═════ Dataset entries

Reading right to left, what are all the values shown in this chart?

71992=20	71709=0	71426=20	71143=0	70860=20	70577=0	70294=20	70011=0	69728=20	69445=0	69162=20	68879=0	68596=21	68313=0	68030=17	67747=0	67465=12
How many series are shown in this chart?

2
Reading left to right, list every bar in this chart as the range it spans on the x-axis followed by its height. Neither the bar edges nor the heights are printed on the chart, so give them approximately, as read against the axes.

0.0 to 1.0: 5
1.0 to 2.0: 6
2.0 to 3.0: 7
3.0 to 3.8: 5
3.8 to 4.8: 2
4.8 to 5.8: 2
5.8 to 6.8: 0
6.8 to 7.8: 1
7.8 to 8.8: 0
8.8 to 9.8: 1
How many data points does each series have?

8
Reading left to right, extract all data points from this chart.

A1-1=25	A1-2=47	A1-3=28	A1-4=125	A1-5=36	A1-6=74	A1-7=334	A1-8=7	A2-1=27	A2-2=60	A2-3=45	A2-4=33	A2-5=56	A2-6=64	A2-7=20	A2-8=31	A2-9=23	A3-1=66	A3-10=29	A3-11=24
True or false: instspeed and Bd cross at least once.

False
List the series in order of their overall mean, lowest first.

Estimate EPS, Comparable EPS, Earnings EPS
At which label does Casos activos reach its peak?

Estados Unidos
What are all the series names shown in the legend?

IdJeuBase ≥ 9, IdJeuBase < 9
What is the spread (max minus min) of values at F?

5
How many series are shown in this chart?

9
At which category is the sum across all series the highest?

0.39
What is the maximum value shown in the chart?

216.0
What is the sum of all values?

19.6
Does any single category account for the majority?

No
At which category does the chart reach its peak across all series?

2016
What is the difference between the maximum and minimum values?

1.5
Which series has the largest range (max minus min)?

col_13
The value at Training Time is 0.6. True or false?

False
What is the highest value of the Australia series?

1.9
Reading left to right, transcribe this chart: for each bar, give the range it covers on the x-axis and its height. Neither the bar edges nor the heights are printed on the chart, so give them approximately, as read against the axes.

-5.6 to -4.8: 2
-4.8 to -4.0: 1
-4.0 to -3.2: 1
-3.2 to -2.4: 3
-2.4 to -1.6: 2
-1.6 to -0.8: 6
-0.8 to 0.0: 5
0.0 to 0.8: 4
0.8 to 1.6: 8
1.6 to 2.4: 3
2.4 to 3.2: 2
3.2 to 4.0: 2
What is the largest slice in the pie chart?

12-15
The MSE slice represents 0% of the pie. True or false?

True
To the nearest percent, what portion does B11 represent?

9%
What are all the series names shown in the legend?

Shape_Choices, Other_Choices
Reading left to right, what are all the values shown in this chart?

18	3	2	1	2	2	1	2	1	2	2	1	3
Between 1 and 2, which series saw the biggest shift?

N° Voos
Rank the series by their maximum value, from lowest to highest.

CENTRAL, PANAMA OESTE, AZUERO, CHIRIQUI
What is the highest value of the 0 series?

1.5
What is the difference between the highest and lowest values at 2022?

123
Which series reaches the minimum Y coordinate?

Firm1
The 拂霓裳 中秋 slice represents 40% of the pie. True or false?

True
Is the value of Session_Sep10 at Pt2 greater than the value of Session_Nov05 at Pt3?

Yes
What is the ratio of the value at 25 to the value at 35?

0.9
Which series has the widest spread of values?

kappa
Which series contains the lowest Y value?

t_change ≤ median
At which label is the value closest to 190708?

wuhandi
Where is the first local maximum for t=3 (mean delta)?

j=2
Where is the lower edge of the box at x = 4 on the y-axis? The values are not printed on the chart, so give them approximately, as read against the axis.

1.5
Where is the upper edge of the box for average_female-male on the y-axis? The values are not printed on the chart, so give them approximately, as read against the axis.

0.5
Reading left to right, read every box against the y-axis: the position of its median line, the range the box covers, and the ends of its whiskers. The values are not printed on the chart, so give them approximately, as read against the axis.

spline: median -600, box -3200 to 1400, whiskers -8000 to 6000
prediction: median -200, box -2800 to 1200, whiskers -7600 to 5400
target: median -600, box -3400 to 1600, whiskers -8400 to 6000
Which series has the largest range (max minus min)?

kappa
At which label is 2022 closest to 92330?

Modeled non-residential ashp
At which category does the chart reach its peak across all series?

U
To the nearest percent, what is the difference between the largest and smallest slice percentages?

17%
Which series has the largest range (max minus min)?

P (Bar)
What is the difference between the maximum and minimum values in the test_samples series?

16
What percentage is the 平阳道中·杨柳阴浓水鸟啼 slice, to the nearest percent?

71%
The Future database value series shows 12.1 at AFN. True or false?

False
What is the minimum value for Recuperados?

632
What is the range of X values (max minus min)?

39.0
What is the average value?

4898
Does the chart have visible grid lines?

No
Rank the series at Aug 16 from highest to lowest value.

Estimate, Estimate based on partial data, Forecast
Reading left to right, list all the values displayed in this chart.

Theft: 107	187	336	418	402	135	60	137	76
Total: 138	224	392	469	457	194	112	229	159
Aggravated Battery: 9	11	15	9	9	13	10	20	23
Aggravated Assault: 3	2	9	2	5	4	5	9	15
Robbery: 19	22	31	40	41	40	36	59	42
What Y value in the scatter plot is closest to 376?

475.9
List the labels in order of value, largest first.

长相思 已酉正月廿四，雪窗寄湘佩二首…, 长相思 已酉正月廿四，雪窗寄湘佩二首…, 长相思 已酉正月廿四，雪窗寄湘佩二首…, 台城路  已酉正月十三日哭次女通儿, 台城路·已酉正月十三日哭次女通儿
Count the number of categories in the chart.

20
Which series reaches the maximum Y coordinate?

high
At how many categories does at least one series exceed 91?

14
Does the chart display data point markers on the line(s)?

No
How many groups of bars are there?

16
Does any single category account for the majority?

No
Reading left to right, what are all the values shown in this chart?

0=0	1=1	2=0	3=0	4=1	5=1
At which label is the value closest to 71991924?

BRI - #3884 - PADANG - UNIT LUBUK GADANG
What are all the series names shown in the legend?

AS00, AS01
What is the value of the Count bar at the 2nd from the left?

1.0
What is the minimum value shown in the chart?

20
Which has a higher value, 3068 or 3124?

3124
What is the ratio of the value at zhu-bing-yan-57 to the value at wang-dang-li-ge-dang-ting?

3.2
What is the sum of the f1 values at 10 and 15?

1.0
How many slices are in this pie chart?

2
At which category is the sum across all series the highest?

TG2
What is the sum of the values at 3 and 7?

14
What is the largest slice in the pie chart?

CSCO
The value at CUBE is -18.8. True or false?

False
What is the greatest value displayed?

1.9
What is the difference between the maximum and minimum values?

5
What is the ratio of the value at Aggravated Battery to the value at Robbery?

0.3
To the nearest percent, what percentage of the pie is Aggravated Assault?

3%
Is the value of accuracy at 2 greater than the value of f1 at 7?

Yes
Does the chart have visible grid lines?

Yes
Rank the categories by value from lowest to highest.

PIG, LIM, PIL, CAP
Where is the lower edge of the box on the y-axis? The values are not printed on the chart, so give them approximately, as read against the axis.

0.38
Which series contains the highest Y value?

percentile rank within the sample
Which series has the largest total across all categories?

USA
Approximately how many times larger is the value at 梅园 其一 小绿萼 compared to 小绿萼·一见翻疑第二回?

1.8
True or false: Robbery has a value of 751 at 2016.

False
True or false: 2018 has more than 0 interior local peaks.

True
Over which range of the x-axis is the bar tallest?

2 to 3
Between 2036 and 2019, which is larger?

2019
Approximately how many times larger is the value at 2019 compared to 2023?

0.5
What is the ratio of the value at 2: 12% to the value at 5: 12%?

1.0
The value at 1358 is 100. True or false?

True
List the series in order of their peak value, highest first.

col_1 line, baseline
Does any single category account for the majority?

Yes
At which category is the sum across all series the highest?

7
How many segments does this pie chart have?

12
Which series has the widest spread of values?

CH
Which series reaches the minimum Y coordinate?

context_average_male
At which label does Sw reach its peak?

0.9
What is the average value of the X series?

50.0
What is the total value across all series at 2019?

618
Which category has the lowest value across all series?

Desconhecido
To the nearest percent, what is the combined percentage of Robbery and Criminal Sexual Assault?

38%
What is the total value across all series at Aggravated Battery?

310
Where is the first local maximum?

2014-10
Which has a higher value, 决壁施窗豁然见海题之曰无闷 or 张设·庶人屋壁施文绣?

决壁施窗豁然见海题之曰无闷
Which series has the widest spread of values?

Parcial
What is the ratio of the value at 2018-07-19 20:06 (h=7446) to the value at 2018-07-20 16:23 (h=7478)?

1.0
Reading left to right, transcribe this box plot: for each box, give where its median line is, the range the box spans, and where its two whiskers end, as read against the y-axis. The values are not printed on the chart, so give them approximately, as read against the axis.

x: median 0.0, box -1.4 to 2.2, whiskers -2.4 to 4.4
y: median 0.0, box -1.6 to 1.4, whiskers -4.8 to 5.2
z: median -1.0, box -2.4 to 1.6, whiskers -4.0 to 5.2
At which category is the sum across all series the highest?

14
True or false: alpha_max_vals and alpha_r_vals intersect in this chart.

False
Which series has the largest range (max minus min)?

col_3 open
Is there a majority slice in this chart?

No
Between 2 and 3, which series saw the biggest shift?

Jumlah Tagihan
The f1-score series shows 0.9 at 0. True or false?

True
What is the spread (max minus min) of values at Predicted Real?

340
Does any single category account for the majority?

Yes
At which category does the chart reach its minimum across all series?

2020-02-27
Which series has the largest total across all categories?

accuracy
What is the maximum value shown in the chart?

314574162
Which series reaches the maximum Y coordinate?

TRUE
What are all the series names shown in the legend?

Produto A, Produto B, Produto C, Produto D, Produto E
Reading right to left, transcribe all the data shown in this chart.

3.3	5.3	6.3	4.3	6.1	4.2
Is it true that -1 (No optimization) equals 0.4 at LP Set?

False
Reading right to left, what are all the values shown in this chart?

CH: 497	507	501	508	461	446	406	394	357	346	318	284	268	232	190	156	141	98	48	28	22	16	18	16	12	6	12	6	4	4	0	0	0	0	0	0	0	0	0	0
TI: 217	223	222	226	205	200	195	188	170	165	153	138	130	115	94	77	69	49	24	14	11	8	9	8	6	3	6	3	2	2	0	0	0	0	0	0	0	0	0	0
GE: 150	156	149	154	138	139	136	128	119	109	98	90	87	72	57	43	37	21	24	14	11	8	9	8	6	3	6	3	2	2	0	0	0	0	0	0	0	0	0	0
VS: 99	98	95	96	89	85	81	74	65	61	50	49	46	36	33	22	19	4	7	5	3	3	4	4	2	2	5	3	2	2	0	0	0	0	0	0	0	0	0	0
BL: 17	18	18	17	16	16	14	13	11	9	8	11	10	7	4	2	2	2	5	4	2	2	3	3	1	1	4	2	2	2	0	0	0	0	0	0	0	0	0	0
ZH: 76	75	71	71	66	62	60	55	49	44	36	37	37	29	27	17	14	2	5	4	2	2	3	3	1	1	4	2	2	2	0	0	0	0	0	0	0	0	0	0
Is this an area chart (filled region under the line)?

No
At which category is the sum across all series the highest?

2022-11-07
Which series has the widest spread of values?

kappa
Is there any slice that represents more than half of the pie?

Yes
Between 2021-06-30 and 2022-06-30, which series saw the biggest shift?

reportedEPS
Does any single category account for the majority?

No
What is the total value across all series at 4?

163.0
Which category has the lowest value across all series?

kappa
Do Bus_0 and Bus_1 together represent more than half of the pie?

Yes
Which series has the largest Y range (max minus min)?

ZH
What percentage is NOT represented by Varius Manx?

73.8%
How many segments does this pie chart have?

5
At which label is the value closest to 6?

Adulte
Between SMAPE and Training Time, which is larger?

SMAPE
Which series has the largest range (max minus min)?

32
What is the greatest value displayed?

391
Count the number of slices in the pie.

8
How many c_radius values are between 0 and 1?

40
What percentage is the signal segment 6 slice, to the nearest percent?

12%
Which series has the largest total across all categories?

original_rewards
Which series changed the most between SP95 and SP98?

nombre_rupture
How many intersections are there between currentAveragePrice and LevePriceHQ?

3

══════════

§ **Exercise aim**: Count the lines of the data above that contain the string "axis", matching case exactly, and reply with only the number.

§ **Answer to the problem**: 8